Group Varint Encoding for Java
Integer compression can improve performance in various applications. For instance, search engines’ inverted indices can benefits from compression. These data structures, in fact, are mainly composed by integer numbers and need to be kept in RAM. Integer compression can help to reduce their size and to maintain more of the structure in main memory.
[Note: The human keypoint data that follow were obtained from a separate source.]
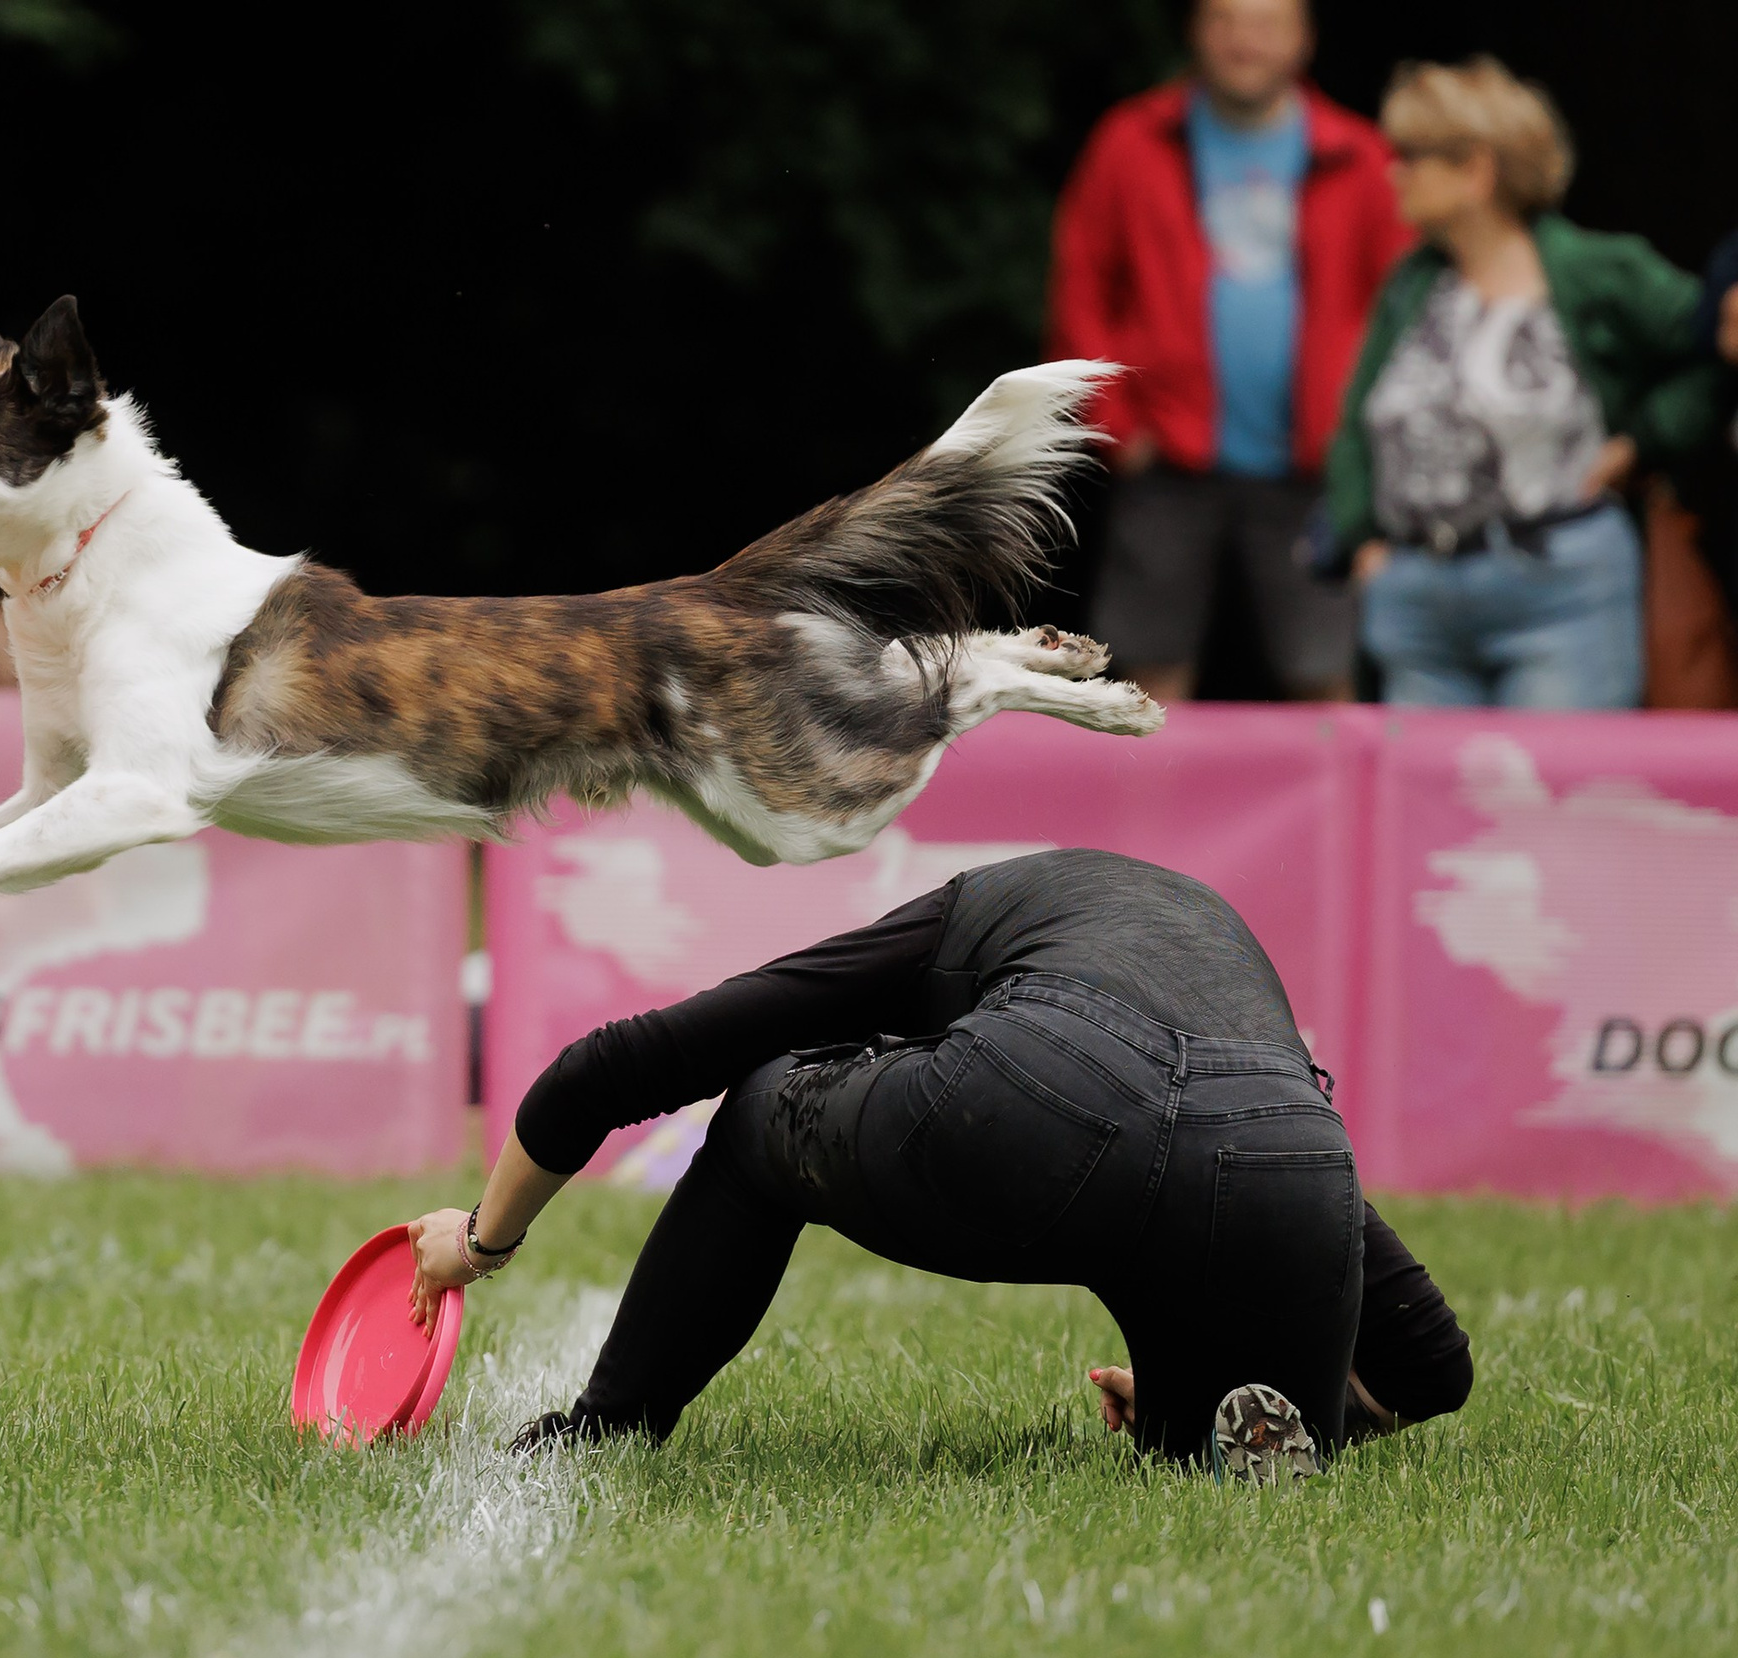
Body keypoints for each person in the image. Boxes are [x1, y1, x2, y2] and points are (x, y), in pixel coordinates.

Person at [409, 849, 1474, 1482]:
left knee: (761, 1107)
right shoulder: (1201, 952)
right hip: (1286, 1146)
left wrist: (481, 1238)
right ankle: (1240, 1420)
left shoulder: (961, 919)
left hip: (1041, 1099)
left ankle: (608, 1423)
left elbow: (621, 1064)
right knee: (1195, 1357)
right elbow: (1433, 1367)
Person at [1325, 59, 1718, 710]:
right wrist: (1361, 537)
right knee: (1428, 803)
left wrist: (1645, 440)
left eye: (1414, 156)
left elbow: (1715, 344)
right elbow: (1357, 423)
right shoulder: (1412, 285)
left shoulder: (1596, 271)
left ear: (1476, 171)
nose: (1394, 172)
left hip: (1559, 591)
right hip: (1420, 601)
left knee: (1546, 797)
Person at [1049, 0, 1405, 705]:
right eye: (1226, 19)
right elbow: (1080, 288)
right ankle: (1145, 820)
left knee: (1325, 679)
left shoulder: (1360, 156)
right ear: (1194, 30)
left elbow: (1400, 305)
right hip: (1167, 461)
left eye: (1267, 22)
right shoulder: (1132, 141)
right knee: (1144, 683)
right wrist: (1115, 425)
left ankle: (1333, 821)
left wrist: (1365, 435)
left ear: (1305, 37)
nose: (1245, 40)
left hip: (1312, 467)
Varint (also called Variable Byte o VInt) is a byte-aligned, variable-length, encoding technique to compress integer numbers. It uses the lower 7 bits of a byte to store the number value, and the higher bit to signal if another byte is needed (when 7 bits are not enough). When the higher bit is set to 1, we need to read another byte to get the number value. If it is set to 0, we are done decoding the number.
Examples:
1 is 00000001
15 is 00001111
511 is 11111111 00000011
131071 is 11111111 11111111 00000111
[1, 15, 511, 131071] is 00000001 00001111 11111111 00000011 11111111 11111111 00000111
While it is simple and effective, Varint needs up to four if-then-else’s to decode an integer. This can limit its decoding speed. Now, consider the fact that the possible higher bits configurations can be represented with 2 bits (00: one byte is needed, 01: two, 10: three, 11: four). We can pack four 2 bits configurations in a single byte and encode four integers in the variable-length format. At decode time, we just need to read the first byte to decompress four numbers at once!
Example:
[1, 15, 511, 131071] is 00000110 00000001 00001111 11111111 00000001 11111111 11111111 00000001
This techinque is called Group Varint. More about this can be found in:
1) Jeff Dean (Google), “Challenges in Building Large-Scale Information Retrieval Systems”, WSDM’09
As programming exercise, I implemented Group Varint in Java. You can find the groupvarint code on github.
Usage example:
int a[] = {1, 2, 3 , 4, 5, 6, 7, 8}; byte b[] = new byte[GroupVarint.getSafeCompressedLength(a.length)]; int c[] = new int[a.length]; GroupVarint.compress(a, 0, a.length, b, 0); GroupVarint.uncompress(b, 0, c, 0, a.length);
with negative numbers:
int a[] = {0, 1, 2, -1, -2, Integer.MAX_VALUE, Integer.MIN_VALUE}; byte b[] = new byte[GroupVarint.getSafeCompressedLength(a.length)]; int c[] = new int[a.length]; int support[] = Arrays.copyOf(a, a.length); ZigZagGroupVarint.compress(support, 0, support.length, b, 0); ZigZagGroupVarint.uncompress(b, 0, c, 0, a.length);
powturbo
Mar 13, 2015 @ 10:47:57
Group Varint is inefficient in term of compression ratio and speed. You may consider others schemes such as “Simple Variable” , “Bitpacking” or “PForDelta” see :https://github.com/powturbo/TurboPFor
Matteo Catena
Mar 13, 2015 @ 18:20:43
Dear powturbo, are you talking about Group Varint in general or about this specific implementation? Of course there are compression schemes more efficient than this, and you have cited some. You should also add Elias-Fano encoding when dealing with inverted indices (quasi-succinct indices). Mine was more a programming exercise, since I couldn’t find Java implementations of Group Varint.
powturbo
Jun 02, 2015 @ 20:01:23
I’m talking in general. Group Varint is only popular, because it was used by google. The scalar TurboVbyte is more efficient. I’ve now an “Elias Fano” implementation and as you can see in the benchmarks “TurboPFor” is more efficient.